Indeed, at a recent CMO roundtable we hosted, Sherpa CMO Patrick Muir summed up the rush to performance as "a watering down of the CMO role to one where in many, many companies it’s a little more than lead generation".
Businesses everywhere need to wake up to what actually drives real, sustainable growth and in these times of crisis, what will keep a business alive. Despite myths to the contrary, this is not through ever-increasing ad budgets alone.
Marketing communications have never worked the way the industry wants to believe – there is scant evidence that advertising is the sole cause and sales are the effect.
Brand purpose and growth
The temptation right now when we are focused on overly short-term goals, is to drive all of our efforts into performance. Performance matters but only in conjunction with marketing’s traditional four Ps: price, product, promotion and place.

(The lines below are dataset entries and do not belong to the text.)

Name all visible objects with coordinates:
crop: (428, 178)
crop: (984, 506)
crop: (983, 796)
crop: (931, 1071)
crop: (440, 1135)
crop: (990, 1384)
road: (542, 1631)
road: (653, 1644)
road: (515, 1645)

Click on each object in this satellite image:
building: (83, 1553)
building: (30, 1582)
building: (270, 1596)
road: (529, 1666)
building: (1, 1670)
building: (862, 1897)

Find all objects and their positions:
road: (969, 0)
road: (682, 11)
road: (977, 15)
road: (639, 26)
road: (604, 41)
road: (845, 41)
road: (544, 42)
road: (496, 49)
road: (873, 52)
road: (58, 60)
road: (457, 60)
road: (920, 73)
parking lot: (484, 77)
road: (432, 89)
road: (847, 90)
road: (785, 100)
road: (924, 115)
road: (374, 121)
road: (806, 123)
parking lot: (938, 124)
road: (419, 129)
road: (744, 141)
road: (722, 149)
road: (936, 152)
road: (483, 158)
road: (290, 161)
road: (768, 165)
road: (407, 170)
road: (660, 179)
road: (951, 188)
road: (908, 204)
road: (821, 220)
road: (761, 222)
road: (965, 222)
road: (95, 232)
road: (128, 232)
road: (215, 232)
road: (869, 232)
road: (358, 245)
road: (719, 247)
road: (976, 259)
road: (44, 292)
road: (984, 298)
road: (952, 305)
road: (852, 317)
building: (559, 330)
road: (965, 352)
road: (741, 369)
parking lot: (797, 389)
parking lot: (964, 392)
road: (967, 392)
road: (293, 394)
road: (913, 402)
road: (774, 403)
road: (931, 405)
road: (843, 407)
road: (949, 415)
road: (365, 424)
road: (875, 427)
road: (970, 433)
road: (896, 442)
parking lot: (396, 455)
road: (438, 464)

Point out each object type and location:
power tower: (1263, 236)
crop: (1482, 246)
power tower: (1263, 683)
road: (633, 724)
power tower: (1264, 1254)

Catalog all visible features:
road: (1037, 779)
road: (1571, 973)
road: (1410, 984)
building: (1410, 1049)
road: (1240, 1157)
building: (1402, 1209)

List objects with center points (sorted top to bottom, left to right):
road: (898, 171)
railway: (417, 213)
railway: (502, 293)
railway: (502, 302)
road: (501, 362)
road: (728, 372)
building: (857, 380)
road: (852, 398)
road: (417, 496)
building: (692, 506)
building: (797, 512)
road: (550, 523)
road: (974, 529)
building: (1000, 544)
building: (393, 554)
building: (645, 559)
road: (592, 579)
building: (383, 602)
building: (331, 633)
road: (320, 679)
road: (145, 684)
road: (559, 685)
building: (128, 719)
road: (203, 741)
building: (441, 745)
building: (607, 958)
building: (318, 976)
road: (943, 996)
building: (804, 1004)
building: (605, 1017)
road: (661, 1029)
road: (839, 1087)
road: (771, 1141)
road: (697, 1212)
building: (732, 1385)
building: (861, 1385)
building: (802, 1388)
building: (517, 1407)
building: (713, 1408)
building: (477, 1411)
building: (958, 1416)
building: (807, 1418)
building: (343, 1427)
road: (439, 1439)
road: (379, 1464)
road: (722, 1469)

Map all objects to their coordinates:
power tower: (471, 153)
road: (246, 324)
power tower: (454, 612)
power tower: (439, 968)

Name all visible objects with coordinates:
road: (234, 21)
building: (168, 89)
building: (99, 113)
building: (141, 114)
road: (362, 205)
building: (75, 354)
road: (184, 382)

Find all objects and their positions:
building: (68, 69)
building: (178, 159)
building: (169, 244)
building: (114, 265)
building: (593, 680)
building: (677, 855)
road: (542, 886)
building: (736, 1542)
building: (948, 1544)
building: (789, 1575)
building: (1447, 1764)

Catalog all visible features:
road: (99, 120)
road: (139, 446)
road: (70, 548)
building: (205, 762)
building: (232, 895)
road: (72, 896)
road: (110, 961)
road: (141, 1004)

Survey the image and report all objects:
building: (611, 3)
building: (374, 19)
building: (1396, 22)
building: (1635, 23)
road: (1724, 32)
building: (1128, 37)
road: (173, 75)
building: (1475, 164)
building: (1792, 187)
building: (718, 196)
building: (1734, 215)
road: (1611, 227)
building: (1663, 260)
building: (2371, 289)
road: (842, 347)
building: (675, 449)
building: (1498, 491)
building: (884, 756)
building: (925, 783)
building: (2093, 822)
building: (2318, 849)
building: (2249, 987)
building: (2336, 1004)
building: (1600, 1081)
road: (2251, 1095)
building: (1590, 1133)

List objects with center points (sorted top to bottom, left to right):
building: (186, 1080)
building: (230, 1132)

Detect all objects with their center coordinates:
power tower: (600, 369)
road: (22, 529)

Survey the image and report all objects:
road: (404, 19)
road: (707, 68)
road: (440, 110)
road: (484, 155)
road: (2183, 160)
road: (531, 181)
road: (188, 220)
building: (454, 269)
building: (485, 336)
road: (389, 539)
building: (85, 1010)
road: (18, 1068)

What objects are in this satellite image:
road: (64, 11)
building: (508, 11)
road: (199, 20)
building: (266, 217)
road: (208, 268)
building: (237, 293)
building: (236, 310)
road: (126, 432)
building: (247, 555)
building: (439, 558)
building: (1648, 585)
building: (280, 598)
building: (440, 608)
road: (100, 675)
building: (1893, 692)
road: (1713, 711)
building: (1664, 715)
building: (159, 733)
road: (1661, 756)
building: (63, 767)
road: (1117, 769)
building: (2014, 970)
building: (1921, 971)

As marketers, we must show our customers what we truly are in everything we do – what we sell, how we sell it, how much we sell it for, how we structure our business to make a positive contribution to human society and the planet – as well as the language and approach we use to express all that.
The marketing industry must wake up to the realisation that there are so many levers they can pull: it is not only performance or only advertising. Simply, it is a lot more nuanced than that.
It is time for marketing to return to those four Ps – to ensure that the business has an integrated and holistic view of how it grows and the different opportunities available – and to refocus on marketing’s real role by taking a lateral approach to business thinking and growth.
At a time that marketing is slipping down the C-suite agenda, it’s time to remind ourselves of what marketing can do. Has it ever been more important to connect with the confused and anxious consumer?
A time for brave leaders
Marketers must remind the C-suite that they are generally the only ones who connect directly with consumers. One marketer I spoke to recently said her wish was for "braver leadership". It’s marketers’ duty to educate the board about how important the customer is, how the world is changing and how consumers actually perceive the company or brand. To be brave about what propositions we put forward.
Wise words, said before UK lockdown took hold, but now more relevant than ever.
Performance marketing has a place – an important place – and works in the short term, at least. But we need to think of it not as a strategy but a tool, a way of putting the accelerator on – or taking the break off – activity.
In isolation it is nothing but as part of a nuanced, flexible marketing strategy, performance marketing can be invaluable.